= QUESTIONS =
1. Rewrite the math fluency transcript from "Thinking, though, specifically" to "made of smaller units.", putting "basic tool" in place of "fundamental tool".
2. Extend the math fluency transcript beyond its final line.
[[ TEXT BLOCK open ]]
Mike: I think that's a helpful introduction. And I also find it to be a good segue for all the questions that I wanted to explore today. So let me start here: It feels important to acknowledge that supporting students' addition and subtraction fluency actually hinges on understanding how children's mathematical thinking develops. So I wonder if you can talk about some of the concepts and the ideas that play a part in fluency when it comes to combinations of 10, combinations to 20, and even beyond. 

Kristin: Yeah. The words that we hear associated with fluency right now are “flexibility,” “efficiency,” “accuracy.” So we've moved on from just speed, which I think is a really positive place for us to be in education. But at the heart of flexibility, efficiency and accuracy is a quantitative understanding of arithmetic. I'm really glad that you had Amy Hackenberg on [the podcast] recently who discussed this concept of units coordination because throughout what we'll talk about, you'll see units coordination come out, but she's definitely the expert to explain it. Just a nod. Just listen to that episode [Season 4, Episode 11]. It was amazing. 

Thinking, though, specifically about fluency—fluency isn't just knowing all of these combinations. In the early stages of counting, students view a number simply as a count or result of a count of single items, and there's this critical shift in developing a unit as a fundamental tool of measurement. And that's the act of unitizing where a student conceives of a collection of items as one unit that's simultaneously made of smaller units. 

It is a common progression that once a student counts on, that then we would shift to building strategies to solve addition and subtraction within 20, and then of course with 100, and beyond, and then in other domains. But this is all happening in first and second grade for that addition and subtraction to 20 fluency. So attending to this numerical composite—understanding that when a child says “7” and sees that that represents counting from 1 to 7 without having to count—is a really big cognitive shift in their mathematical understanding and can be undermined with, “Oh, now that they're counting on, we're going to tell them these strategies.” And so we really do need to have some intentional instructional strategies to make sure that we're developing that first, that numerical composite, before we try to develop all these strategies for addition and subtraction to 20. Because that is the basis for children to move from a counting-based strategy to compose units. 

So when they can use a quantity like, "Oh, 8 plus 5, I can break apart this 5 into smaller parts and I can give some of those parts to the 8." So children at that point have to simultaneously hold 5 as a single unit while recognizing the 2 and the 3 make up the 5, but they can be moved to the 8 as well. That's really sophisticated. 

Mike: So I want to mark that because I think the notion that this is really sophisticated is important for folks to understand because I'll be vulnerable and honest: I didn't recognize the complexity of what children were grappling with when I started teaching, particularly as a person who was teaching kindergarten and first grade. I really saw my job as helping to build a set of rote procedures like counting and number sequence and memorizing combinations and the outcome of being able to count and the outcome of being able to quickly recall those. I think that's not in question, but understanding the mechanics and the evolution of kids' thinking that's going on, that's a big deal. This whole notion that you have a unit and the unit is composed of smaller units. And one of the things that you said that feels like a really big deal that could be lost is the idea that shifting from a counting-based strategy to a strategy that depends on this notion of units that have smaller units inside and that are also still a unit—that's such a big deal. In order to go from counting everything to counting on to being able to look at a number like 8 and say that it has a 5 and a 3 inside of it—all of that is connected to this notion of units inside of units. And I'm so glad you mentioned that.
[[ TEXT BLOCK closed ]]
[[ RECORDED DATA open ]]
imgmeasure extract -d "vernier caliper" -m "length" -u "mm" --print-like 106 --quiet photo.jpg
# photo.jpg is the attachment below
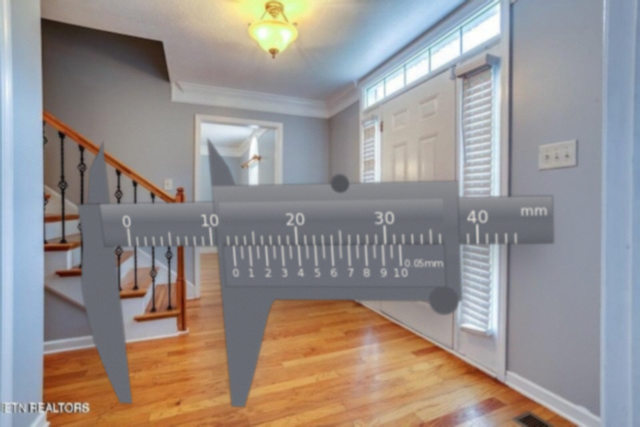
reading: 12.6
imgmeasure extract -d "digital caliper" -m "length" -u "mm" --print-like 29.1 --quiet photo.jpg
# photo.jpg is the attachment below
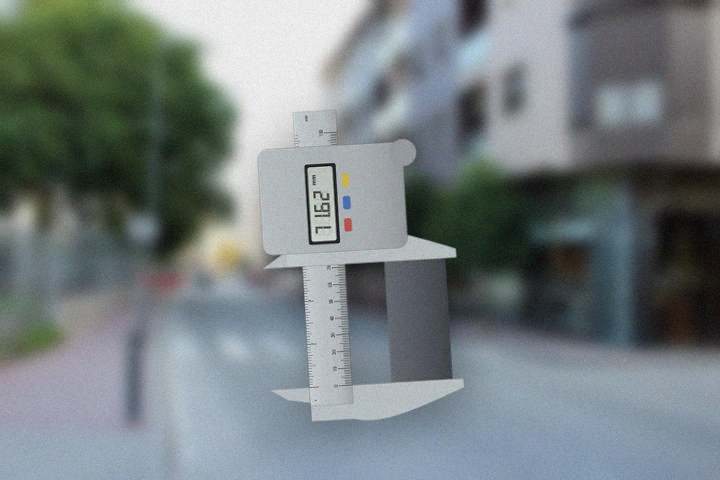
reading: 71.62
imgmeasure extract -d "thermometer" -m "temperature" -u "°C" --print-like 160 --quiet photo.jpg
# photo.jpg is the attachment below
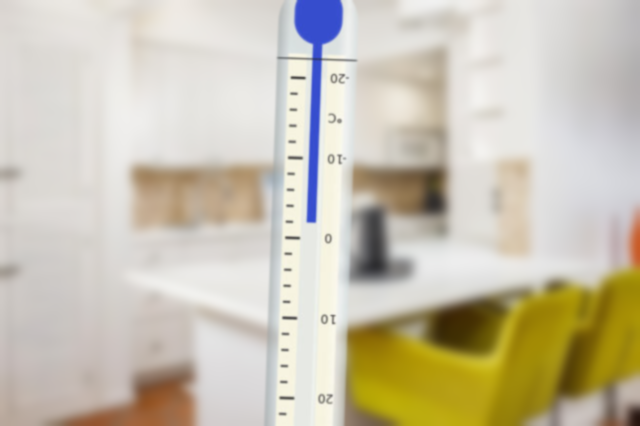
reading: -2
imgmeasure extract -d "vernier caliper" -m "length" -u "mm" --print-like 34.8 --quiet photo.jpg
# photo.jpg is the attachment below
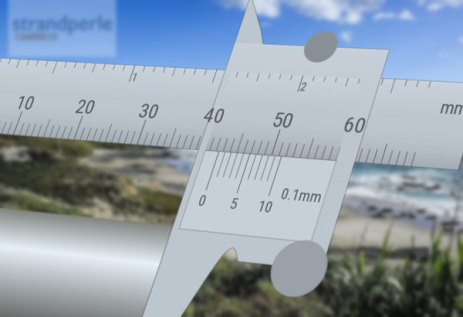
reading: 42.4
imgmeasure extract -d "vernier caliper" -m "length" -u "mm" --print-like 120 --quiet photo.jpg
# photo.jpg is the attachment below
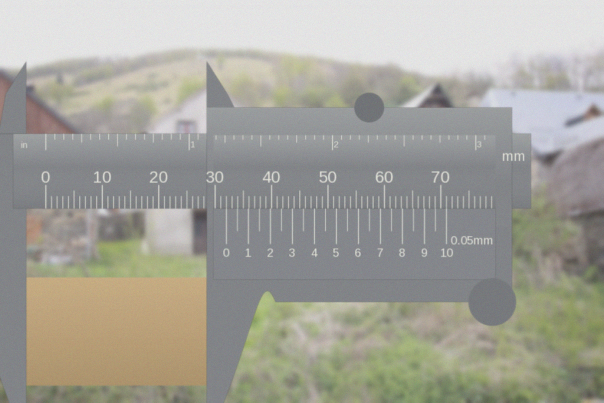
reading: 32.0
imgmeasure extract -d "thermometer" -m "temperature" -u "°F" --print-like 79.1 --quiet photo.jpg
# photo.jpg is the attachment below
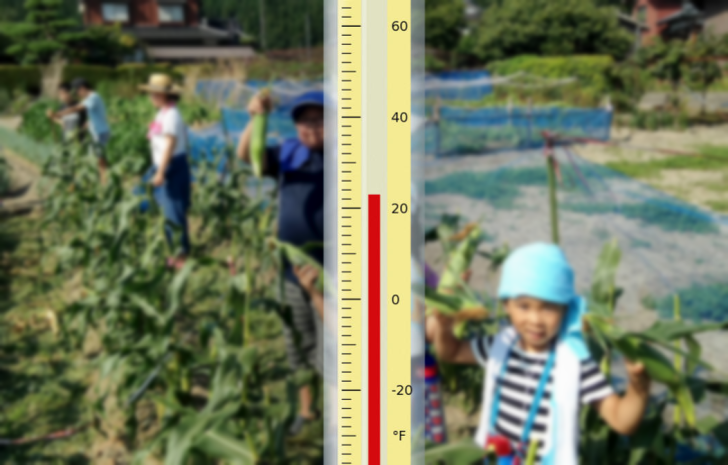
[[ RECORDED DATA closed ]]
= WRITTEN RESPONSES =
1.
Thinking, though, specifically about fluency—fluency isn't just knowing all of these combinations. In the early stages of counting, students view a number simply as a count or result of a count of single items, and there's this critical shift in developing a unit as a basic tool of measurement. And that's the act of unitizing where a student conceives of a collection of items as one unit that's simultaneously made of smaller units.

2.
Kristin: Yeah. The mental actions that students are doing, making those visible, when we see children do it developmentally, we just assume it's easy. But the shifts that they're making in their understanding of units to move from that pre-numerical stage of “Everything is a 1 and I have to repeat it” to “Now this word can stand in for the count” to “Now I can embed units inside of other units.” There's so much happening, and they're so young at that age; we have to remember that too. 

Mike: So let's talk about some other important components of developing fluency. What else is an important primer for how people are thinking about this? 

Kristin: Yeah. Another important component is supporting students in developing the cognitive structures that allow students to anchor their understanding and quantitative meaning and develop that sophisticated reasoning. Many researchers, many authors have written in different ways and different names about these structures. So like a “mental structure,” “mental residue,” “mental tools,” “patterns of thought.” To name a few people, Zaretta Hammond, Betty [K.] Garner, Karen [S.] Karp are some people I've read and appreciate their thinking around that.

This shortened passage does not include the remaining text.